UK, Calif. to Strike Global Warming DealKeeping in mind that California's economy is one of the largest in the world, dwarfing even entire nations, and you can see why this is a fairly important step.
By JOHN HEILPRIN
Associated Press Writer
July 31, 2006, 8:02 AM EDT
WASHINGTON -- Britain and California are preparing to sidestep the Bush administration and fight global warming together by creating a joint market for greenhouse gases.
British Prime Minister Tony Blair and California Gov. Arnold Schwarzenegger plan to lay the groundwork for a new trans-Atlantic market in carbon dioxide emissions, The Associated Press has learned. Such a move could help California cut carbon dioxide and other heat-trapping gases scientists blame for warming the planet. President Bush has rejected the idea of ordering such cuts.
Blair and Schwarzenegger were expected to announce their collaboration Monday afternoon in Los Angeles, according to documents provided by British government officials on condition of anonymity because the announcement was forthcoming.

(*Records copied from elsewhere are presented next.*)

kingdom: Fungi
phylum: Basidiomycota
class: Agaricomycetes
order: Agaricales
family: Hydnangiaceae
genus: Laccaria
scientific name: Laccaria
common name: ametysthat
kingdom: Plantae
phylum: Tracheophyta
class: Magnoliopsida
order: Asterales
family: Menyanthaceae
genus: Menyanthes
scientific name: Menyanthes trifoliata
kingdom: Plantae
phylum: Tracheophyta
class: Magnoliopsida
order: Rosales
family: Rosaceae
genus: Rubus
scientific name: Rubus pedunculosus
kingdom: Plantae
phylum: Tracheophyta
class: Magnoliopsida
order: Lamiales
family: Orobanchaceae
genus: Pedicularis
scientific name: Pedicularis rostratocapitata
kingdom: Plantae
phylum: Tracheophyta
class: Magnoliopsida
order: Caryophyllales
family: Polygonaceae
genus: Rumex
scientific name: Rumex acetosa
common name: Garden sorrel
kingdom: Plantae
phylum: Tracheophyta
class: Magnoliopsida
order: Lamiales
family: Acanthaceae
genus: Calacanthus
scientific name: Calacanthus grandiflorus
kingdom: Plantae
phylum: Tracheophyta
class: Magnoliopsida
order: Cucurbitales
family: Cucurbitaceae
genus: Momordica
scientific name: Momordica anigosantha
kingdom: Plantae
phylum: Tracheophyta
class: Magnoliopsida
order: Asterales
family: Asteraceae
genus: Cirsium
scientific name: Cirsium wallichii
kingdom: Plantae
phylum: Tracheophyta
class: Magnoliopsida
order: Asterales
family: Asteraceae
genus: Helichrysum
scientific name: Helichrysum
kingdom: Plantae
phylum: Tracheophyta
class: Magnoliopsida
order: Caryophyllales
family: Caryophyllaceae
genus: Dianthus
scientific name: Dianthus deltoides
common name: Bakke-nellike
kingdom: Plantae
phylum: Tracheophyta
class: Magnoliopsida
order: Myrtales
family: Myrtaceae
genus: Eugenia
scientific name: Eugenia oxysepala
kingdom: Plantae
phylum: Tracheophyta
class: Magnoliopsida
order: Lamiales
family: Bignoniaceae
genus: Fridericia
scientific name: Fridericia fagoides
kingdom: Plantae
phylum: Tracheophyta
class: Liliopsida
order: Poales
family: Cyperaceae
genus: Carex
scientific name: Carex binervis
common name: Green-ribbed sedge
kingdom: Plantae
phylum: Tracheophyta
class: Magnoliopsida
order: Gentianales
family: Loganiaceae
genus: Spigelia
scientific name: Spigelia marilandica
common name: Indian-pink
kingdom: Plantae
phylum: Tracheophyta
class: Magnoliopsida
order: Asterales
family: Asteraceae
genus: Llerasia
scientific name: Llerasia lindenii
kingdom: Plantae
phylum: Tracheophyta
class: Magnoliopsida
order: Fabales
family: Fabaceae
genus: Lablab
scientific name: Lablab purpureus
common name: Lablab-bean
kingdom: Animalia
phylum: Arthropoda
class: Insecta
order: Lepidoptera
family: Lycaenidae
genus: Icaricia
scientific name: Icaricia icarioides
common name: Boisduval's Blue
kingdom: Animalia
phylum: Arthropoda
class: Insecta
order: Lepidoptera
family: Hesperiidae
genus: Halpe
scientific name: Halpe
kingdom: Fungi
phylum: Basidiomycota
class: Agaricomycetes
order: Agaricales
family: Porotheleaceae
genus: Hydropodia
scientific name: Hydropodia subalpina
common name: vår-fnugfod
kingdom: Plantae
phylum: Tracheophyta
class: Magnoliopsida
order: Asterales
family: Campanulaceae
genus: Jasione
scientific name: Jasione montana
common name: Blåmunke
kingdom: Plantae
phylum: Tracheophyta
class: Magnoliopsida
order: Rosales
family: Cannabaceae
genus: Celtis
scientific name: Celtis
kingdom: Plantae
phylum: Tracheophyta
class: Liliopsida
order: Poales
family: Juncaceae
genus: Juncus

The aim is to fix a price on carbon pollution, an unwanted byproduct of burning fossil fuels like coal, oil and gasoline. The idea is to set overall caps for carbon and reward businesses that find a profitable way to minimize their carbon emissions, thereby encouraging new, greener technologies.
Lest you think this is in violation of some Federal power to enact treaties, this is a commercial deal, meaning the Federal government is going to have to remain hands-off about this, or they'll have to jump through a hoop to stop it (which I don't think they will, to be honest).
Essentially, this deal represents what the Kyoto accords were to produce: a global "carbon credit" market where developed nations would buy excess carbon production credits from less developed (and therefore, less polluting nations), the payments used to generate economic development and to leapfrog the fossil fuel stage of energy production in lesser-developed nations.
How it would work is, a "carbon ceiling" would be set for a nation (or in this case, state), usually based on some recent level of production, say the amount produced in 2000. This ceiling would gradually be lowered on all nations as the treay progressed.
For industrialized nations, this ceiling would be the actual amount produced. For less developed nations, it would be some factor above that level. Nations who produced more than their allotment would be fined, and less, would receive credits for carbon production that they could sell on an open market. The payments to less developed nations would obviously be less than the fines imposed on over-producing nations, so that's where the action would be.
It's interesting that Blair has proposed this, as one sticking point between the US and Great Britain has been Bush
Blair has, without fail, raised this issue each year, and each year has been rebuffed by America. Apparently, he's decided to circumvent the White House "brain trust" and utilize the very tool the White House cannot control, the free market.